Cybersecurity firm Check Point Research (CPR) has witnessed attempts by Russian cybercriminals to circumvent OpenAI restrictions in order to use ChatGPT for malicious purposes.
Underground hacking forums discuss how hackers can bypass control of IP addresses, payment cards, and phone numbers. All these are required to access ChatGPT from Russia.
CPR shared screenshots of what they saw and warned of the rapidly growing interest of hackers looking to expand their malicious activity on ChatGPT.
“We are currently seeing Russian hackers discussing and confirming ways to break geofencing to use ChatGPT for malicious purposes. We believe that you are most likely trying to implement and test ChatGPT, warns Sergey Shykevich, Threat Intelligence Group Manager at Check Point.
Cybercriminals are taking more and more interest in ChatGPT. Because the AI technology behind ChatGPT makes hackers more cost effective.

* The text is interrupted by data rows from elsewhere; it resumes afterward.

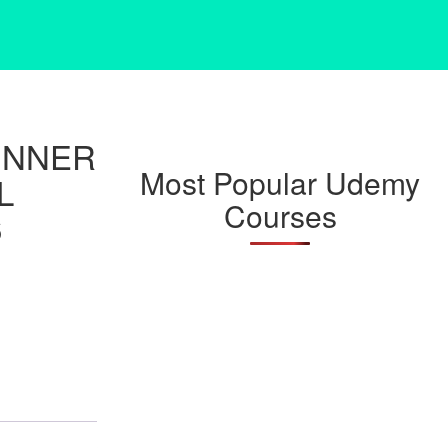
INNER
Most Popular Udemy
L
Courses
6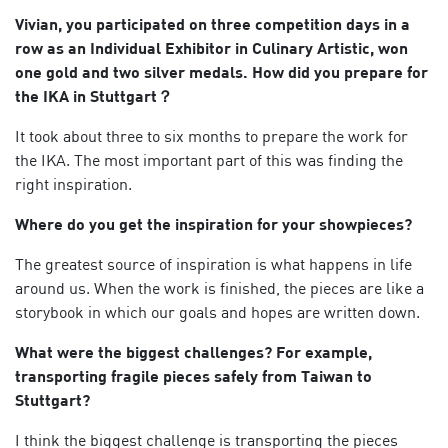
Vivian, you participated on three competition days in a
row as an Individual Exhibitor in Culinary Artistic, won
one gold and two silver medals. How did you prepare for
the IKA in Stuttgart？
It took about three to six months to prepare the work for
the IKA. The most important part of this was finding the
right inspiration.
Where do you get the inspiration for your showpieces?
The greatest source of inspiration is what happens in life
around us. When the work is finished, the pieces are like a
storybook in which our goals and hopes are written down.
What were the biggest challenges?
For example,
transporting fragile pieces
safely from Taiwan to
Stuttgart?
I think the biggest challenge is transporting the pieces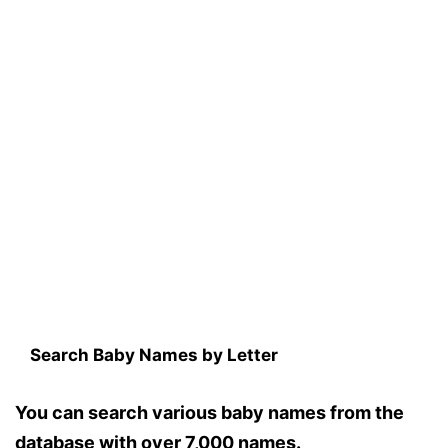
Search Baby Names by Letter
You can search various baby names from the
database with over 7,000 names.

Just as ChatGPT can be used to help developers code, it can also be used for malicious purposes.
On December 29th, a thread named “ChatGPT – Advantages”
The thread’s publisher revealed that they were using ChatGPT to attempt to replicate malware types and techniques described in research publications and malware articles in general.
On December 21st, a threat actor posted a Python script. He emphasized that this was “the first script he made”.
When another cybercriminal commented that the style of the code was similar to OpenAI’s, the hacker said OpenAI had given him “a nice hand to finish the script to the right extent.” I have confirmed that
This means that potential cybercriminals with little or no development skills can leverage ChatGPT to develop malicious tools and become full-fledged cybercriminals with technical competence. could mean
Another threat is that ChatGPT can be used to spread misinformation and fake news.
But OpenAI is already vigilant on this front.
Its researchers collaborated with Georgetown University’s Center for Security and Emerging Technologies and the Stanford Internet Observatory in the United States to investigate how large-scale language models could be exploited for disinformation purposes. .
Improved generative language models open up new possibilities in various fields such as healthcare, law, education, and science.
“However, as with any new technology, it is worth considering how they can be exploited. secret or deceptive undertakings,” said the latest report based on the workshop. We recruited 30 disinformation researchers, machine learning experts, and policy analysts.
“We believe it is important to analyze the threat of AI-enabled influence operations and outline steps that language models can take before being used in large-scale influence operations,” the report said. increase.